Land on the northern shore of Jackfish Lake was like a magnet. There was good water, plentiful bush for lumber and firewood, rolling landscape for shelter. By 1858 the Hudson's Bay Company had established a post there to trade for furs with the Cree people of the area. In the 1880s Métis from the Duck Lake area settled in the area. By 1887, Aurele Arcand, a newcomer from Quebec, had built a stopping house there on the road from Jackfish Lake to Frog Lake.

The 1890 Annual Report of the North West Mounted Police (NWMP) recorded "the Indian Department and several principal farmers of Battleford selected Jackfish Lake district as the wintering place for their cattle, it being suitable for their purpose, feed and water being abundant and the surrounding hills affording good shelter."

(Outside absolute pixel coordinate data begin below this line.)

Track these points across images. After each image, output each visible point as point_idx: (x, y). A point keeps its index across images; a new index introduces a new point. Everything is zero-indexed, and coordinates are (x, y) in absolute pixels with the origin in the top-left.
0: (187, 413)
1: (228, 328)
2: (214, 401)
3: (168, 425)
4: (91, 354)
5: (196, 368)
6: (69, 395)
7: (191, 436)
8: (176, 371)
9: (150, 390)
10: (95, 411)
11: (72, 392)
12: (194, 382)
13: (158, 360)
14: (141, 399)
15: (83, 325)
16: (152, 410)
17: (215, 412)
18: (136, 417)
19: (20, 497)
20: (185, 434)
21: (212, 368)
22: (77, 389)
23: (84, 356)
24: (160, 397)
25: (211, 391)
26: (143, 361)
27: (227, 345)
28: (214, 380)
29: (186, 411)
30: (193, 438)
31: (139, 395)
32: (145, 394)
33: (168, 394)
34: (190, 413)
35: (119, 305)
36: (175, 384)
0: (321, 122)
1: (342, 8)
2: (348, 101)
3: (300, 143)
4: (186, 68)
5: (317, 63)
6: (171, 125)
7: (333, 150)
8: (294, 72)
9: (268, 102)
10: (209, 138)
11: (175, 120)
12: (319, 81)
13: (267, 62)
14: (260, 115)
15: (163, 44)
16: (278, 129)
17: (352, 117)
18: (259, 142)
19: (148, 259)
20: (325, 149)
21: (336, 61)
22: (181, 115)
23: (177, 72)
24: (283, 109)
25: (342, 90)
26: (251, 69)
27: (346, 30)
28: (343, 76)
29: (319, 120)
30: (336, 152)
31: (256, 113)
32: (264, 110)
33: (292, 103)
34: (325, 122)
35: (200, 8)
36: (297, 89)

By 1895, the settlement at Jackfish Lake was thriving. People ranched, farmed and fished. Interestingly, butter-making was also listed as a local occupation.

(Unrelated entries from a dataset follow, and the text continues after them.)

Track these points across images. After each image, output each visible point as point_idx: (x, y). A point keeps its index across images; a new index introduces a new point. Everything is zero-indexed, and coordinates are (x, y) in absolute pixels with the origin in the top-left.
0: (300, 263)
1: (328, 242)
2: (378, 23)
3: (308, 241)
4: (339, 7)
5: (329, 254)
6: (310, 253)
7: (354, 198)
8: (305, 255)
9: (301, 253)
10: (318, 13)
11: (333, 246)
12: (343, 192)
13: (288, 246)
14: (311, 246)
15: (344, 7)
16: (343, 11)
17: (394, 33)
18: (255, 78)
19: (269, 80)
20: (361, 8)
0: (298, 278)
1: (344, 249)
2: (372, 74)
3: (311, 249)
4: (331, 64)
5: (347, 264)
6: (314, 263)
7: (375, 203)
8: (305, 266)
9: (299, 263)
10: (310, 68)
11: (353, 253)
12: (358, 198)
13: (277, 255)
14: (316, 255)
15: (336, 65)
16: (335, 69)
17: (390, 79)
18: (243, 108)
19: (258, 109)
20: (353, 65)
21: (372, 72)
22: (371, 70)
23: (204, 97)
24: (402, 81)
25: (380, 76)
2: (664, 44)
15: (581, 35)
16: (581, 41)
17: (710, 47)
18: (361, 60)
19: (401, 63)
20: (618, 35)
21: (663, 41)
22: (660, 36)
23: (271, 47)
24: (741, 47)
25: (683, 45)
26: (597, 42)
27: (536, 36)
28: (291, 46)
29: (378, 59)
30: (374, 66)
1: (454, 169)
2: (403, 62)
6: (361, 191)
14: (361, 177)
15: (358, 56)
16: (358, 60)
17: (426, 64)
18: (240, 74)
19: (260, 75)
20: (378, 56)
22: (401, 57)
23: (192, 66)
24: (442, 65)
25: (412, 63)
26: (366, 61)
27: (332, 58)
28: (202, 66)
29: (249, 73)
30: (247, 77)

Tragedy struck the NWMP force in 1895 with the death of a constable. It was reported in the Saskatchewan Herald that Constable Lutz had died May 2, 1895. A week earlier he had been thrown from a wagon when the horses bolted. Two other constables sustained minor injuries in the same accident April 26, 1895 at Jackfish Lake.

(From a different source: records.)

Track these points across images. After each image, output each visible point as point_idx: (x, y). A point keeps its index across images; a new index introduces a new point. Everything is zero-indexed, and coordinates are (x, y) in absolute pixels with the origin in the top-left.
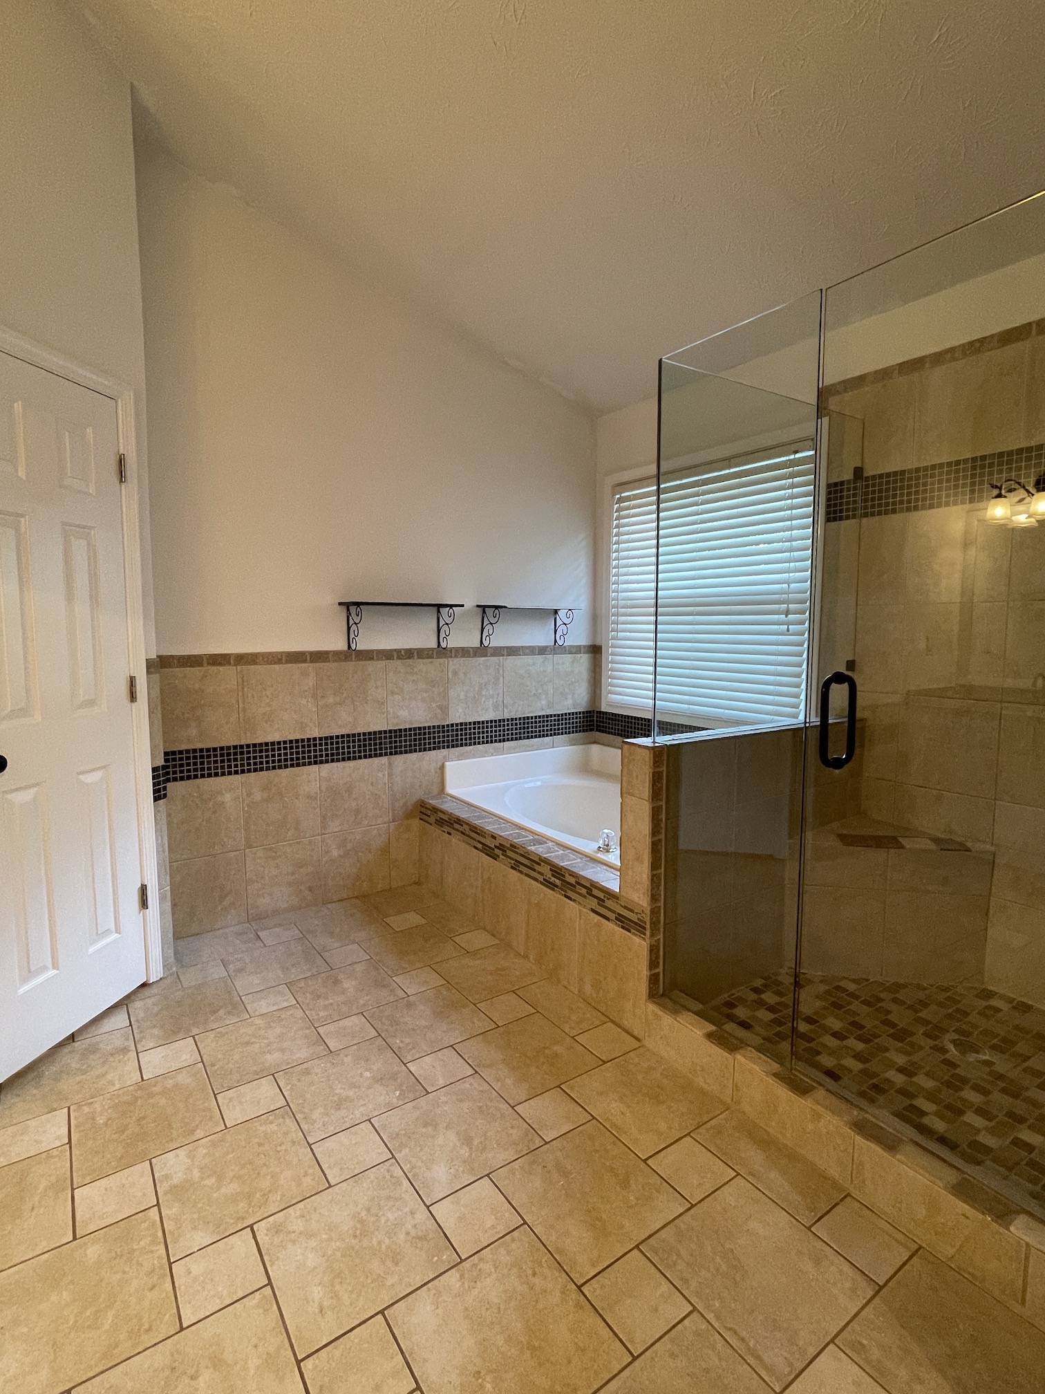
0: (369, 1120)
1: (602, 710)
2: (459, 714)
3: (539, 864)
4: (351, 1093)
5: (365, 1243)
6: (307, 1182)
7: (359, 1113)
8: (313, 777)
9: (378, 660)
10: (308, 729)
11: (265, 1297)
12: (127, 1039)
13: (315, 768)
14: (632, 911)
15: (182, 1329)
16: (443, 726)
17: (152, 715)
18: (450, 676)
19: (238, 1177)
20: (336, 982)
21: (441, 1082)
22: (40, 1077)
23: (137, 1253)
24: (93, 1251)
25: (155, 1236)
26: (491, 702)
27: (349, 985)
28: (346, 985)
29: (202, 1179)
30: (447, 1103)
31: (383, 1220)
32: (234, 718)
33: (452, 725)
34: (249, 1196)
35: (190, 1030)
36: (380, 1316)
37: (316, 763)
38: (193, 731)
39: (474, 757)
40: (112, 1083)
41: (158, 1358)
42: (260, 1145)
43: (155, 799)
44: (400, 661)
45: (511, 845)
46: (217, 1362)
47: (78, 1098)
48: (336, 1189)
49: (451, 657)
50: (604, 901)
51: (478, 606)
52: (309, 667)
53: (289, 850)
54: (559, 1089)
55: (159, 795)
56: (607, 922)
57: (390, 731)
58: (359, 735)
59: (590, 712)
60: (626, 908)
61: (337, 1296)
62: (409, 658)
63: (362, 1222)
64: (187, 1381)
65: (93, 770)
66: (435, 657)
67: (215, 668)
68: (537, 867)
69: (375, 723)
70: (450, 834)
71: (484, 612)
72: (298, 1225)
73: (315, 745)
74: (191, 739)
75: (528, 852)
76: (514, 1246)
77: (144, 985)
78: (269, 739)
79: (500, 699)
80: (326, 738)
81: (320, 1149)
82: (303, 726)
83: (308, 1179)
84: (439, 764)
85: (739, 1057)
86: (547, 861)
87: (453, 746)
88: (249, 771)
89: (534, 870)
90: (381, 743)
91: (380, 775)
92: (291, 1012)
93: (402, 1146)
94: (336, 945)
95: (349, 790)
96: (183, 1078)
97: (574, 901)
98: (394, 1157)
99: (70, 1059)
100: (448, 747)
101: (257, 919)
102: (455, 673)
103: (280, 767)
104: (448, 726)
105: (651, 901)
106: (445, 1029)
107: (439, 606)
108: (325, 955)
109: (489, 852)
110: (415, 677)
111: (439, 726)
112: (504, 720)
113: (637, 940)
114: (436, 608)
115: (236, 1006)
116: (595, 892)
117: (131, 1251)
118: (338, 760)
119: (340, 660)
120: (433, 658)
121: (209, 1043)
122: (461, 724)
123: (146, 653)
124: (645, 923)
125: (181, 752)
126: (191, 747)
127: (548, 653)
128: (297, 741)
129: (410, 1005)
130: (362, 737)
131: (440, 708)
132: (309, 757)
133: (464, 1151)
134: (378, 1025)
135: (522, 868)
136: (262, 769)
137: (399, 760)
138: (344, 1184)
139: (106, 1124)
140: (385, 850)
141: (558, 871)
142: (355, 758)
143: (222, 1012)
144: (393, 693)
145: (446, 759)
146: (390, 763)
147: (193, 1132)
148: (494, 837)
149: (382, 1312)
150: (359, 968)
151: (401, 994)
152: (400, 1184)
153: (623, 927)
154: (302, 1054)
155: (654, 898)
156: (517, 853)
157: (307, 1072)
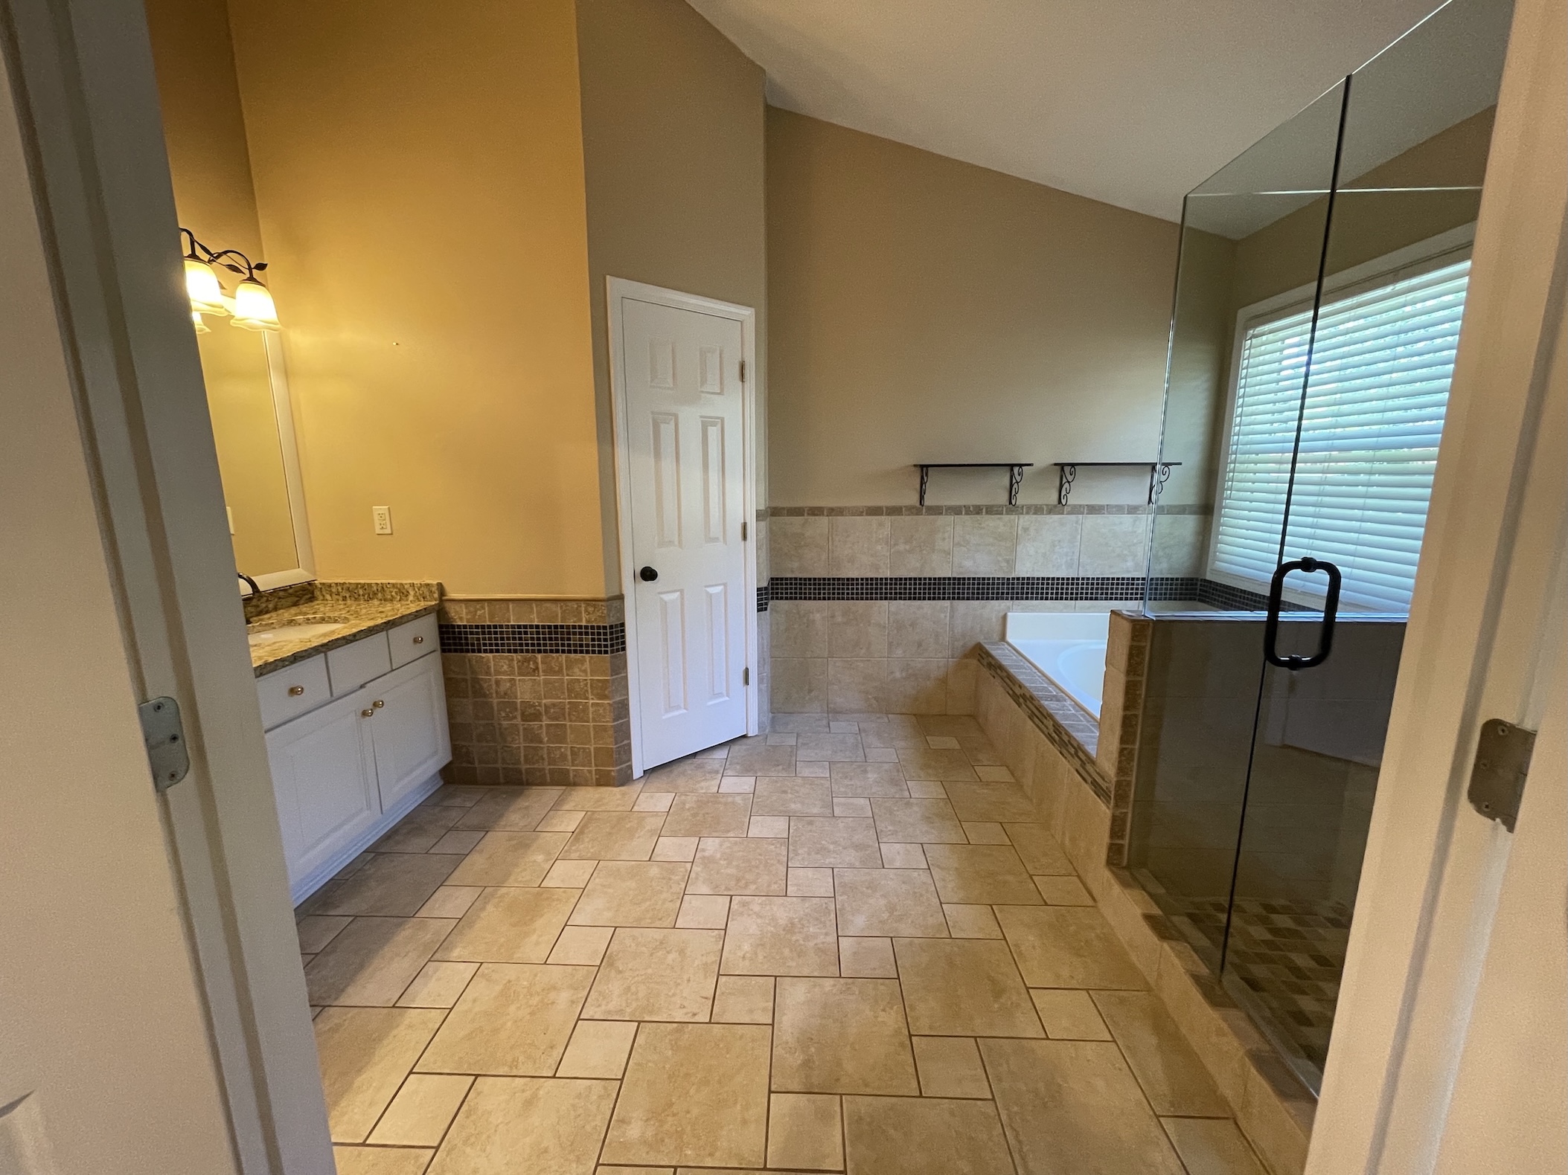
0: (833, 868)
1: (1207, 578)
2: (1026, 568)
3: (1046, 718)
4: (831, 847)
5: (788, 936)
6: (774, 887)
7: (830, 861)
8: (884, 610)
9: (946, 514)
10: (881, 571)
11: (719, 935)
12: (721, 766)
13: (885, 603)
14: (1103, 778)
15: (674, 928)
16: (1008, 579)
17: (760, 551)
18: (1019, 532)
19: (738, 866)
20: (865, 771)
21: (898, 865)
22: (671, 772)
23: (672, 881)
24: (654, 871)
25: (683, 878)
26: (1064, 560)
27: (872, 776)
28: (869, 775)
29: (720, 859)
30: (893, 880)
31: (805, 929)
32: (824, 557)
33: (1018, 579)
34: (738, 880)
35: (756, 773)
36: (773, 978)
37: (886, 599)
38: (796, 565)
39: (1040, 611)
40: (702, 788)
41: (657, 935)
42: (760, 855)
43: (759, 610)
44: (968, 516)
45: (1030, 696)
46: (682, 952)
47: (682, 790)
48: (788, 899)
49: (1022, 514)
50: (1085, 764)
51: (1056, 464)
52: (886, 520)
53: (861, 665)
54: (990, 908)
55: (761, 608)
56: (1085, 783)
57: (954, 579)
58: (925, 579)
59: (1192, 579)
60: (1099, 774)
61: (756, 954)
62: (978, 513)
63: (792, 924)
64: (665, 952)
65: (716, 585)
66: (1004, 512)
67: (813, 518)
68: (1045, 721)
69: (941, 569)
70: (994, 677)
71: (1062, 470)
72: (757, 908)
73: (886, 584)
74: (793, 570)
75: (1042, 706)
76: (882, 987)
77: (744, 736)
78: (851, 576)
79: (1076, 557)
80: (896, 579)
81: (793, 872)
82: (877, 568)
83: (776, 886)
84: (1002, 614)
85: (1166, 946)
86: (1050, 716)
87: (1017, 599)
88: (834, 599)
89: (1042, 723)
90: (944, 589)
91: (942, 616)
92: (822, 782)
93: (843, 893)
94: (879, 745)
95: (913, 625)
96: (738, 800)
97: (1065, 758)
98: (835, 897)
99: (687, 766)
100: (1012, 599)
101: (834, 712)
102: (1026, 530)
103: (857, 599)
104: (1013, 579)
105: (1118, 773)
106: (924, 830)
107: (1012, 466)
108: (867, 750)
109: (1015, 697)
110: (982, 531)
111: (1003, 579)
112: (1078, 579)
113: (1104, 807)
114: (1008, 468)
115: (791, 766)
116: (1080, 754)
117: (670, 879)
118: (905, 599)
119: (912, 514)
120: (1002, 514)
121: (763, 786)
122: (1028, 578)
123: (757, 506)
124: (1110, 792)
125: (786, 579)
126: (793, 576)
127: (1140, 512)
128: (872, 579)
129: (908, 804)
130: (927, 582)
131: (1007, 561)
132: (881, 593)
133: (885, 916)
134: (876, 811)
135: (1036, 720)
136: (843, 599)
137: (962, 606)
138: (795, 899)
139: (689, 809)
140: (943, 681)
141: (1058, 728)
142: (919, 599)
143: (781, 767)
144: (959, 545)
145: (1009, 609)
146: (952, 607)
147: (729, 831)
148: (1020, 687)
149: (776, 977)
150: (886, 766)
151: (907, 794)
152: (830, 915)
153: (1095, 793)
154: (815, 811)
155: (1121, 770)
156: (1033, 704)
157: (811, 823)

In 1895 the Force purchased 320 acres at the north end of Jackfish Lake as a North West Mounted Police Reserve. The legal land description was township 21, range 48, section17, west of the third meridian.

Two buildings were erected - a barrack and a stable - both recorded as built by N. Pomerleau at a total cost of $522. The log dwelling measured 20 feet by 24 feet with a 10 foot ceiling. The stable was 16 feet by 24 feet and eight feet high.

The following year, a lean-to for cooking and storage was added to the house. In a report to J. Cotton, superintendent of C Division, it was recorded, "At Jackfish Lake we found ourselves somewhat inconvenienced having no storehouse, one of the rooms of the barrack building had to be used in the joint capacity of kitchen and storehouse. These objections were overcome by the building of a lean-to. Half is now used as a kitchen, half as a storehouse. The material for this addition was selected from the suitable logs of an old building formerly standing in the barrack square here. The logs and lumber were hauled by our teams to Jackfish Lake, the building and carpenter work entailed was done, and well done, by our men. With your authority I have also had the house willowed and plastered on the outside. A neat strong fence taking all the buildings and hay corral I had put up without cost, our men hauling the rails and putting up the fence. We now have at Jackfish a serviceable outpost, the appearance of which is strikingly neat."

But the detachment at Jackfish Lake was short-lived. By 1909, the Force had pulled out and records falter. We believe eventually the land was sold for farming. It may have been that in 1917 the land was acquired by Soldiers Settlement Board.

We do know that sometime around 1940 or 1941 Helena and Elphage Carignan purchased the land and buildings, farming there until 1956. Helena was the daughter of Aurele Arcand who had built the original stopping house, so Helena must have known the land well. In the mid-1950s, the Carignans moved to the village of Jackfish, apparently donating the barrack building to the fledgling WDM but selling the land. The barrack outpost was not immediately moved.

Then it was 1967, Canada's centennial year, and people across the country were bitten by the heritage bug and buoyed by Canadian pride. Local museum volunteers and staff were inspired to preserve some of the early stories of the time before farming became king. Just over 70 years after it was built, the outpost was moved from the Carriere farm to the new Western Development Museum location at the intersection of Highways 5 and 40. A note in the file states the "Original prisoner chains are in the possession of present owner of the land at Jackfish, Mr. Carriere."

In 1972, spurred by the Royal Canadian Mounted Police centennial in 1973, the WDM refurbished the outpost. The exterior was re-lathed with willow and mudded. Bottom logs that had rotted were replaced. New doors and windows were fitted. The interior was partitioned into four rooms. Artifacts were installed, minus the original prisoner chains referred to in 1967.

The NWMP outpost is now 117 years old. Built to last, the barrack has survived, but time has taken a toll. It has been 40 years since a pair of horses trudged through clay, straw and water to mix the exterior parging. Pieces are breaking and dropping, exposing the network of willow lathes and log walls beneath. Only a new surface will bring the barrack back to "a serviceable outpost, the appearance of which is strikingly neat."